My hand lingers on it, toying with it as I smile at Fabia.
She shrinks back slightly, her face going pale.
“Being a victim is not an excuse for making another victim,” I say softly.
“Her being born into a cult will not be enough to save her. I might not have known Arienna when Dab gifted her to her grandfather, but I will protect her now. So, Fabia,” I say, my eyes never leaving hers.
“Tell me again who Dab is because you’re a fucking bad liar. ”
Her voice shakes, mocking her front of courage. “If you hurt her, Arienna will never forgive you.”
“Only if she finds out, and I assure you, I know how to hide a body.”
Silence descends heavily between us, broken only by the harsh breaths escaping her lips.
“Tell me who she is, or I will kill every single one of them,” I say.
Her eyes fly to Jace, but whatever she sees there doesn’t reassure her. Her fingers shaking, she picks up her bottle of coffee and takes a sip, trying to still her nerves. “You didn’t want me to tell her about Lief because you thought it would break her, but now you want to kill someone she loves?”
“She’s fine knowing about Lief. And you said it yourself,” I say softly, recalling Jace’s debriefing after my queen fell asleep. “The connections aren’t real in Brownston. She will not mourn whoever dies.”

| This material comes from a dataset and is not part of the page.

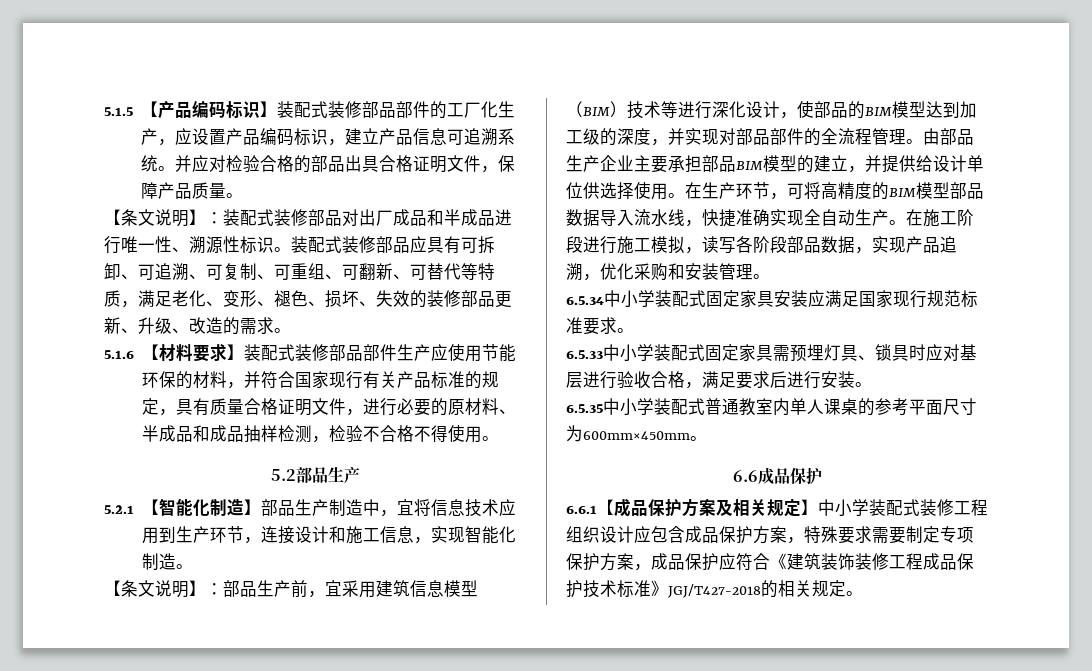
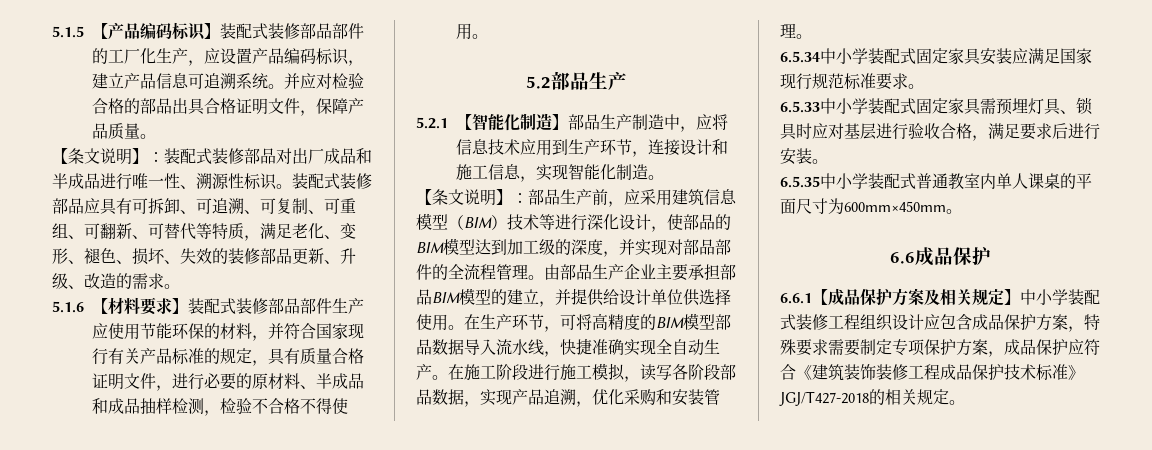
[397,499,415,516] 宜 -> [696,114,712,130] 应
[325,580,342,597] 宜 -> [624,189,640,205] 应
[875,398,909,416] 参考 -> (1076, 181) none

She flinches. “Dab is a victim.”
I twirl the bottle of water around its base. “You will find here, Fabia, that you must often make the choice of who to save and who to sacrifice. If you tell me who Dab really is, I’ll order my women to round up all the brownie children tonight. Think of all those victims you can save.”
It’s an order I’m going to give regardless, but she doesn’t need to know that.
“I will find out with or without you,” I push one last time. “All I need to do is ask any brownie who Dab is.” Including Arienna, but on the off chance that she does find out what I’ve done to this person, I don’t want her blaming herself.
“Then why do you want it from me?”
I smile. The bottle stills under my fingers. “I want to know you’ll kill anyone to protect her.”
Her eyes search mine, conflicted and in pain.
Then they shutter into acceptance.
“Dab…” she says strongly as she looks me in the eye, “is her mother.”